Его мусорные каталоги избыточны – в них есть все, и все это словно вегетативно размножается, налезая друг на друга: пивные крышки и банки, огрызки веревок, клочки и лоскутки, окурки и таблетки стремятся стать единым свалявшимся веществом. Конвергенция форм, соответствуя состоянию некой метафизической стесненности, с другой стороны, вполне романтически являет этот антиромантический материал «во славе» и в живописном напряжении. Но строгость увенчанных «антаблементом» регистров (некоторые из них как бы для сохранности спрятаны в прозрачные упаковки) сообщает дискретному месиву «культурных слоев» фонетическую осмысленность и придает тактическое равновесие системе. И если норовит отдельный сбереженный предмет вырваться из строя, то удается ему это лишь за пределами структурного поля: вмурованный в бока «рамы» утиль, подтверждая объектную природу вещей, одновременно вызывает ассоциации с застывшей лавой (к слову сказать, аналогичным ассоциациям не чужд и Никита Гашунин, когда запечатывает электронный или часовой лом в эпоксидно-лаковую массу).

Замечательно, что в ту же структуру у Повзнера легко входят изобразительные элементы – автоцитаты из прежних картин – и тексты, как значимые, так и случайные. С одной стороны – вполне концептуальное означение тотальности мусора, предметного и словесного (не случайно основой для «текстовых» работ стали одноразовые бумажные тарелки); с другой – уже романтическое означение тотальности «вести», послания, равно содержащегося в вещах и речах.

= ЗАДАНИЕ =
Что, согласно отрывку о работах Повзнера, стало основой для «текстовых» работ?

= ФРАГМЕНТЫ ДАННЫХ =
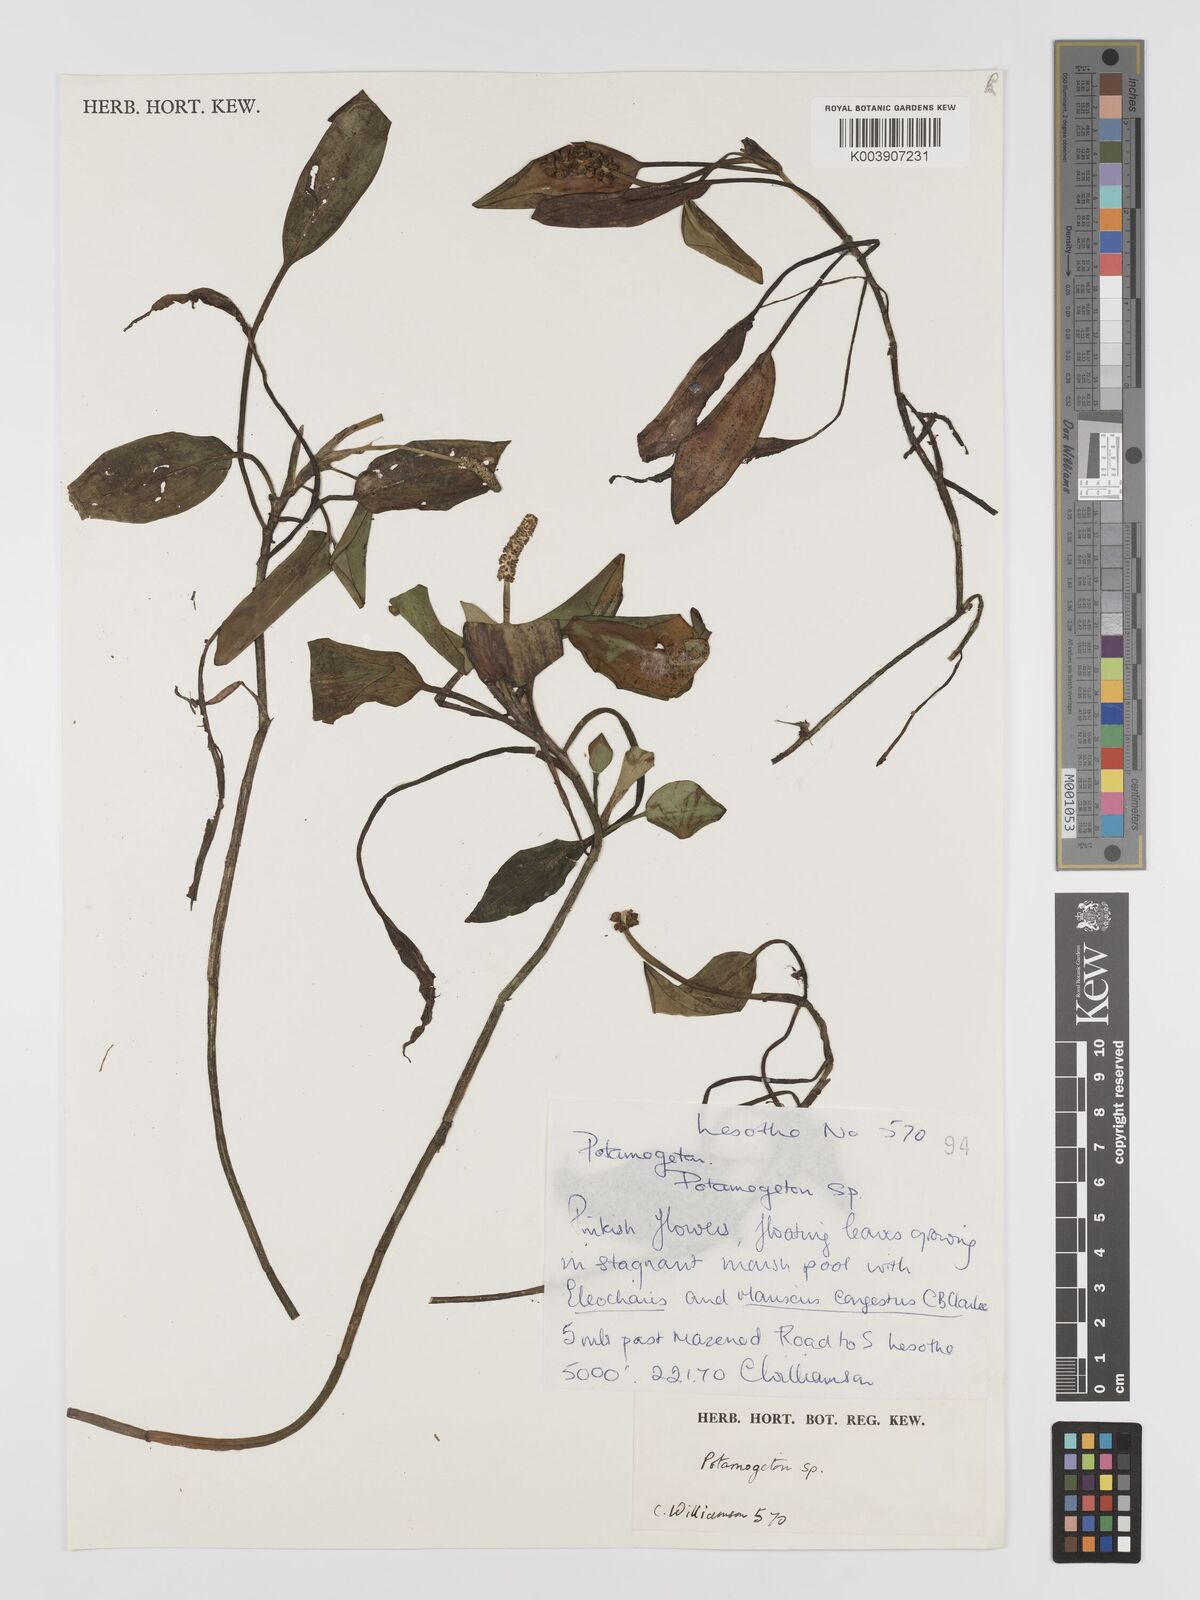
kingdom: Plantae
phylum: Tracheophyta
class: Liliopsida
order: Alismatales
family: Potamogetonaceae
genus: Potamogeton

---

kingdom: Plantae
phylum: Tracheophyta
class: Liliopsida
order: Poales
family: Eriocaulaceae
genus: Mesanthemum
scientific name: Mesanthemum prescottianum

--

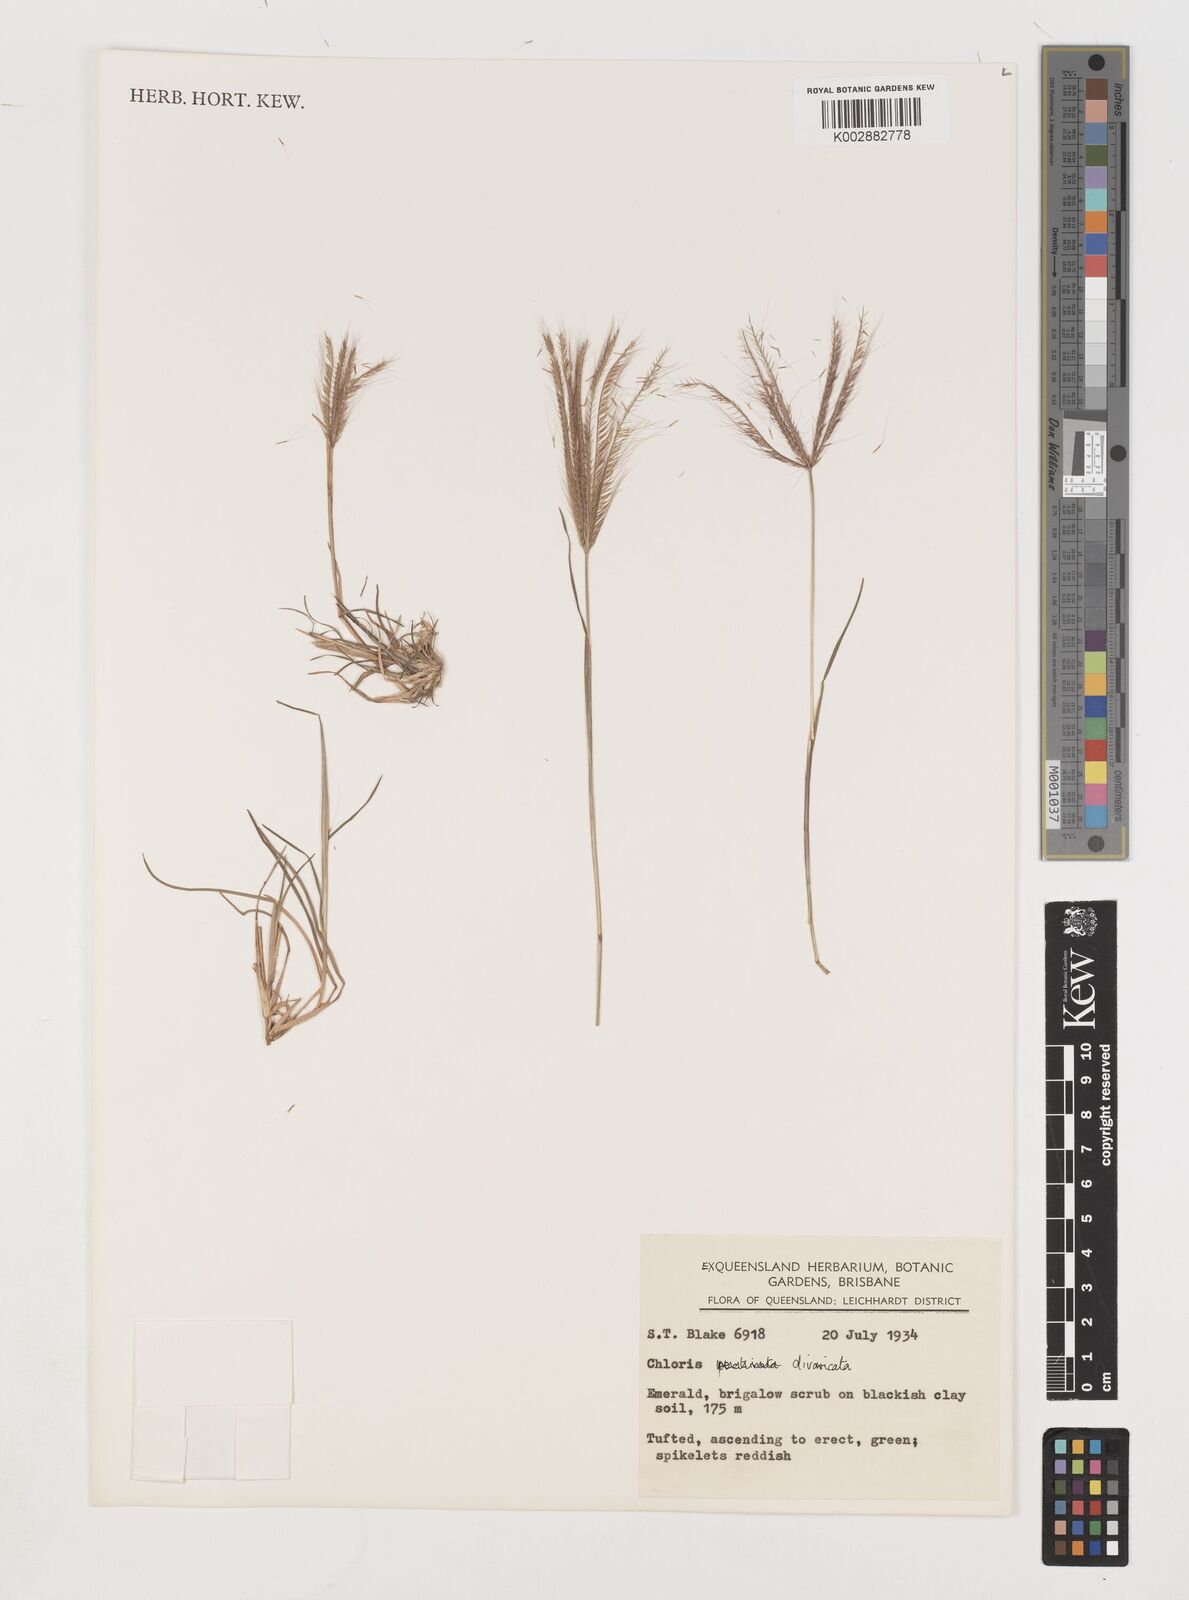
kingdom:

= ОЖИДАЕМЫЙ ОТВЕТ =
Одноразовые бумажные тарелки.